About this task: The stretch from the line with "left ankle: (89, 315)" through the line with "right hip: (74, 205)" in the records below: write it out exactly, and nothing else.

Dataset entries:
=== Section Start ===
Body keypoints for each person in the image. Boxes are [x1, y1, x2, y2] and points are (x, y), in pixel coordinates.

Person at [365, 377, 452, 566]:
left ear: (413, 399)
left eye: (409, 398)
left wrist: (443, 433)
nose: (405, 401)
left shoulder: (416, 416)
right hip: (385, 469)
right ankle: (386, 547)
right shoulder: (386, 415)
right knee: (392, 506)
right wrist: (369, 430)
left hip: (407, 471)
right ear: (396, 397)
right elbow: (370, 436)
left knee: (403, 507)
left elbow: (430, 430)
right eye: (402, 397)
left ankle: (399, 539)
=== Section End ===
=== Section Start ===
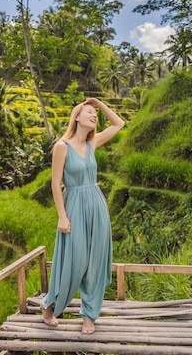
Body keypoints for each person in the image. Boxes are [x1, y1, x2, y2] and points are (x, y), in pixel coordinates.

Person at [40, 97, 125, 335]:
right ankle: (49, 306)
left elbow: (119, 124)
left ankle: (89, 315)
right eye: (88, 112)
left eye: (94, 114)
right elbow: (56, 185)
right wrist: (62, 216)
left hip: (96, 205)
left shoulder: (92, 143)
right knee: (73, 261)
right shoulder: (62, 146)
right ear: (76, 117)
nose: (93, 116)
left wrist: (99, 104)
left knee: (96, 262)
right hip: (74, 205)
=== Section End ===
Task answer:
left ankle: (89, 315)
right eye: (88, 112)
left eye: (94, 114)
right elbow: (56, 185)
right wrist: (62, 216)
left hip: (96, 205)
left shoulder: (92, 143)
right knee: (73, 261)
right shoulder: (62, 146)
right ear: (76, 117)
nose: (93, 116)
left wrist: (99, 104)
left knee: (96, 262)
right hip: (74, 205)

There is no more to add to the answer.